Neuss Jüdische Gemeinde in Sorge wegen zunehmender Hetze

Bei der Gedenkveranstaltung vor dem Rathaus übt Redner Bert Römgens auch Kritik am AfD-Landtagskandidaten.

Bert Römgens sprach am Holocaust-Gedenktag in einer Feierstunde vor dem Rathaus für die jüdische Gemeinde.

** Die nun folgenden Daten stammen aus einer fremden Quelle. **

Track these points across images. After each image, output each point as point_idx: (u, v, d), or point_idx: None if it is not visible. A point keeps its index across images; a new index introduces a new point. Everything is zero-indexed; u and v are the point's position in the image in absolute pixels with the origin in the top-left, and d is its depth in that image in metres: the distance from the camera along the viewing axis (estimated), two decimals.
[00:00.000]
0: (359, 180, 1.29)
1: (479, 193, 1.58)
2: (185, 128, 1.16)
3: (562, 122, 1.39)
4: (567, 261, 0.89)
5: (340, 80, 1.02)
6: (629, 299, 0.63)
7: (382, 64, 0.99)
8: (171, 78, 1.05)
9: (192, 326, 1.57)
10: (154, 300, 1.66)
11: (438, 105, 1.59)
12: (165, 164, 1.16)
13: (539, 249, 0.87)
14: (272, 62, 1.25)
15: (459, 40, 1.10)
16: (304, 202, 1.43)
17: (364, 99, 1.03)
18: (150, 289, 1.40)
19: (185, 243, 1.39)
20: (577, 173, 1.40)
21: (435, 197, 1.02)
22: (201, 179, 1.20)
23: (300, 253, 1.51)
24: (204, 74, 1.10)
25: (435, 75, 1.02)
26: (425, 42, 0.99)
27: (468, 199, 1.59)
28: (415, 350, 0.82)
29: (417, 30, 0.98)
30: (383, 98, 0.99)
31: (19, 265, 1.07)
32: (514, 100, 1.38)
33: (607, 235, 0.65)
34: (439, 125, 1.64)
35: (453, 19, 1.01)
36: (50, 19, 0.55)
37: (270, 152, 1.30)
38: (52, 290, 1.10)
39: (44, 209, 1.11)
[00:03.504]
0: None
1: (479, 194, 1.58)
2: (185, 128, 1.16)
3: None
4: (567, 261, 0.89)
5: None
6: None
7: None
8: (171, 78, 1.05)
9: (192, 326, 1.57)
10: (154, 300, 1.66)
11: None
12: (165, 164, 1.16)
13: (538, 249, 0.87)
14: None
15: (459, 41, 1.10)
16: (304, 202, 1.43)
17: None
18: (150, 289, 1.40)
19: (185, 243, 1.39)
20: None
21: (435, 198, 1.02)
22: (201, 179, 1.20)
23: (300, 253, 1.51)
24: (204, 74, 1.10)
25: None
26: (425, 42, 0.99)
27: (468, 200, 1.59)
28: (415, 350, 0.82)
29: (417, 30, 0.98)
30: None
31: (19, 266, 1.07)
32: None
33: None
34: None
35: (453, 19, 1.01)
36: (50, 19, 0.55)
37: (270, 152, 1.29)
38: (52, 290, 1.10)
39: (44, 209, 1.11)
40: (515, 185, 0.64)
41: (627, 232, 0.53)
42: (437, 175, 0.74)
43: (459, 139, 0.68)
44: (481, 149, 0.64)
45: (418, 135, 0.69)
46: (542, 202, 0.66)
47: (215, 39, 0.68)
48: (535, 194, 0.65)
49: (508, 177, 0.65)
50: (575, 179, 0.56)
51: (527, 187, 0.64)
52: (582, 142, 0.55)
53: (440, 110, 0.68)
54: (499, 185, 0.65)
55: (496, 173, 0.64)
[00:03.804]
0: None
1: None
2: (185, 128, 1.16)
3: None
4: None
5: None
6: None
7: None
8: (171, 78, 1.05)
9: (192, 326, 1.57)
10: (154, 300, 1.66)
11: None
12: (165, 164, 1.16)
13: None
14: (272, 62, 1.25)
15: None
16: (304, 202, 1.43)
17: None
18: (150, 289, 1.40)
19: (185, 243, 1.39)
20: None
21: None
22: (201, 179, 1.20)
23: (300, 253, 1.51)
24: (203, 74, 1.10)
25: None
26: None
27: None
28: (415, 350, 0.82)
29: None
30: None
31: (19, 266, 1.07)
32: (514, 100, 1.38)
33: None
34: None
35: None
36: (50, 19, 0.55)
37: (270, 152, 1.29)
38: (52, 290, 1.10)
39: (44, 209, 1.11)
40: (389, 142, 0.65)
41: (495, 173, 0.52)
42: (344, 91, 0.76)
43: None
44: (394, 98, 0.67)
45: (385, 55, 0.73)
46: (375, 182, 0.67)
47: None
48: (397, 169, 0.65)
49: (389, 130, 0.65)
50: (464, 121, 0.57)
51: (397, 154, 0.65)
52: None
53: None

Bert Römgens sprach am Holocaust-Gedenktag in einer Feierstunde vor dem Rathaus für die jüdische Gemeinde.

Foto: M. Vanderfuhr

Neuss. Juden in Deutschland sehen Antisemitismus unter Muslimen als immer größeres Problem. Internet und soziale Medien seien zu zentralen Verbreitungskanälen judenfeindlicher Hetze geworden, heißt es in einem Expertenbericht, der am Montag, dem Holocaust-Gedenktag Jom Hashoa, veröffentlicht wurde. Doch die Menschen in den jüdischen Gemeinden haben noch mehr Grund zur Sorge. „Antisemitismus und rassistische Ausgrenzung werden wieder Alltag“, sagte Bert Römgens von der jüdischen Gemeinde am Montagabend bei einer Gedenkfeier vor dem Neusser Rathaus — und meinte auch die Alternative für Deutschland (AfD).

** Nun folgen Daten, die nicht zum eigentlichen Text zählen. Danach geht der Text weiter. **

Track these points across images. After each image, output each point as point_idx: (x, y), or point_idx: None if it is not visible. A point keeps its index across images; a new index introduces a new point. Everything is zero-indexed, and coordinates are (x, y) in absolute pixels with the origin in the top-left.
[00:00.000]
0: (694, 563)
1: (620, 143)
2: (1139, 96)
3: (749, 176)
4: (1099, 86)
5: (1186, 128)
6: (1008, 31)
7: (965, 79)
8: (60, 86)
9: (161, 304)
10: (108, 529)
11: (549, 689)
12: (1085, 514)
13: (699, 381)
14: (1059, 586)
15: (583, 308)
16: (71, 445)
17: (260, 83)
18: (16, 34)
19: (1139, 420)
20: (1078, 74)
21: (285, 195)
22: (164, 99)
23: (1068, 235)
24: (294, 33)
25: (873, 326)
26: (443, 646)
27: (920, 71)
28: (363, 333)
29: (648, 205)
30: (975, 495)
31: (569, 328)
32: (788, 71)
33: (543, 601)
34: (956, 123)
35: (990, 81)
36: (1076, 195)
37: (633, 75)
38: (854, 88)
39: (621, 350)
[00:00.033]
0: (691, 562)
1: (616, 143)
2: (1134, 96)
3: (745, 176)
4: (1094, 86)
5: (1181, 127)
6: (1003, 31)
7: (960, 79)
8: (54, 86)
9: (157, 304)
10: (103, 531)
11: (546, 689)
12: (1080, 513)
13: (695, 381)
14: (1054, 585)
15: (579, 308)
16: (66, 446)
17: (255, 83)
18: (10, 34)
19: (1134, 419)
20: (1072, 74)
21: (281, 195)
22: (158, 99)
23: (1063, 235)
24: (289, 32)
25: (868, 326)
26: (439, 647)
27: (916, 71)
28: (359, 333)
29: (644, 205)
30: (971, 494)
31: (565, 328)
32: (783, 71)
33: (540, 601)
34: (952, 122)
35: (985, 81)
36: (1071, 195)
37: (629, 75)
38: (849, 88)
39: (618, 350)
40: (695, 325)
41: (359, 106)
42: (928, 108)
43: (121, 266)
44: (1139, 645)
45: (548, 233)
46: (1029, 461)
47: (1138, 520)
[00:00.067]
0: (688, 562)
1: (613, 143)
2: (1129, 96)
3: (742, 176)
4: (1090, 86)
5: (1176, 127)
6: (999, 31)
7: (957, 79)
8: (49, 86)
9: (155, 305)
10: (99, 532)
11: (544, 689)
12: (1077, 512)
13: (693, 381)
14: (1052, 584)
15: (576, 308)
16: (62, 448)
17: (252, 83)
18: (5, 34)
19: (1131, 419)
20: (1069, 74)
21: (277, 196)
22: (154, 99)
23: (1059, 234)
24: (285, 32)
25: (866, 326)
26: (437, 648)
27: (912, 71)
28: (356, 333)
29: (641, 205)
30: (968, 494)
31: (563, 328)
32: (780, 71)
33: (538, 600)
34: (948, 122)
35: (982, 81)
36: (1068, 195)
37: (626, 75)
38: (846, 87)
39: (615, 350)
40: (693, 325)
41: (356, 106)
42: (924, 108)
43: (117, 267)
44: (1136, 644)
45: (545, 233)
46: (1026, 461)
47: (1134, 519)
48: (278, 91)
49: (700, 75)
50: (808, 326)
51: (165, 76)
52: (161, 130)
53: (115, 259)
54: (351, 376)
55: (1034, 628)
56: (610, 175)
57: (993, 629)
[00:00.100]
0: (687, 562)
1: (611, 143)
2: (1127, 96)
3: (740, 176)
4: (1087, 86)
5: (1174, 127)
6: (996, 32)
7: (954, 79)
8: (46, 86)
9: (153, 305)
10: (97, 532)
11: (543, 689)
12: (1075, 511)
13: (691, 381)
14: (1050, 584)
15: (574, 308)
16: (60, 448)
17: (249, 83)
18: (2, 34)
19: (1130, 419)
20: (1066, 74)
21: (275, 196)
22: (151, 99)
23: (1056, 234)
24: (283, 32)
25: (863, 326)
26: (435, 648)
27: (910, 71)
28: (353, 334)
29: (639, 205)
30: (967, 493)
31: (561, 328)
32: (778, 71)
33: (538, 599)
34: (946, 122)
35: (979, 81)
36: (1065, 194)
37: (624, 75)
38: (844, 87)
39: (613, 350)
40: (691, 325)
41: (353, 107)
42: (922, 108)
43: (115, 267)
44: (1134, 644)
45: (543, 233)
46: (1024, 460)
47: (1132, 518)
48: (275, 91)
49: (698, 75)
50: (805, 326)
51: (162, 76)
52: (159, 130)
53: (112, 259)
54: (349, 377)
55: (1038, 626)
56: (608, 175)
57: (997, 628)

Es scheine normal zu werden, dass Begriffe wie „völkisch“ oder „Umvolkung“ im Alltag genutzt werden, sagte Römgens, der das mit Beispielen aus nächster Nachbarschaft belegte. „Hier in unserer Stadt nutzt ein Kandidat, der in den Landtag will, offen den Begriff Umvolkung“, sagte Römgens mit Blick auf den AfD-Kandidaten Michael Schilder. Das sei eindeutig Naziterminologie, stellte Römgens fest, deren Verwendung dazu führe, „dass die braune Vergangenheit Deutschlands bagatellisiert wird und die Opfer dieses Unrechtssystems, sechs Millionen Menschen, die bestialisch ermordet wurden, verhöhnt werden.“

Genau das macht auch Bürgermeister Reiner Breuer Sorge. „Immer noch werden Menschen wegen ihres Glaubens angefeindet und ausgegrenzt, immer noch gibt es Unverbesserliche, die die Gräueltaten der Nationalsozialisten beschönigen wollen“, sagte er. Andererseits freue er sich darüber, dass es in Neuss wieder jüdisches Leben gebe, das mit dem Alexander-Bederov-Zentrum an der Leostraße einen Kristallisationskern besitzt.

Dass es nach dem Schrecken des Holocausts wieder eine jüdische Gemeinde in Neuss gibt, ist nach Römgens’ Überzeugung auch dem ehemaligen Beigeordneten Ernst-Horst-Goldammer zu verdanken, der am Osterwochenende gestorben war und gestern in seiner Heimatstadt Hilden beigesetzt wurde. Goldammer hatte sich gewünscht, an der Shoa-Gedenkfeier teilzunehmen, bei der die Namen der 204 Neusser jüdischen Glaubens verlesen wurden, die während der Zeit des Nationalsozialismus verschleppt und ermordet worden waren. Stellvertretend für ihn reihte sich sein Freund Dieter Weißenborn in die Reihe derer ein, die die Opfer von einst beim Namen nannten.

Der Ort dieser inzwischen dritten Namenslesung war nicht zufällig gewählt. „Hier vor dem Neusser Rathaus“, erinnerte Bürgermeister Reiner Breuer, „stiegen am 26. Oktober 1941 Menschen jüdischen Glaubens in eine Straßenbahn ein. Sie sollten ihre Heimat nie wiedersehen.“ Denn ein Sonderwagen brachte die enteigneten und entrechteten Menschen zum Güterbahnhof nach Düsseldorf, von wo aus sie in Güterwaggons ins polnische Lodz deportiert wurden.

„Ihre Namen sind auf dem Mahnmal an der Promenadenstraße eingraviert“, sagte Breuer. Und jeder einzelne erinnere daran, dass so etwas nicht noch einmal geschehen darf.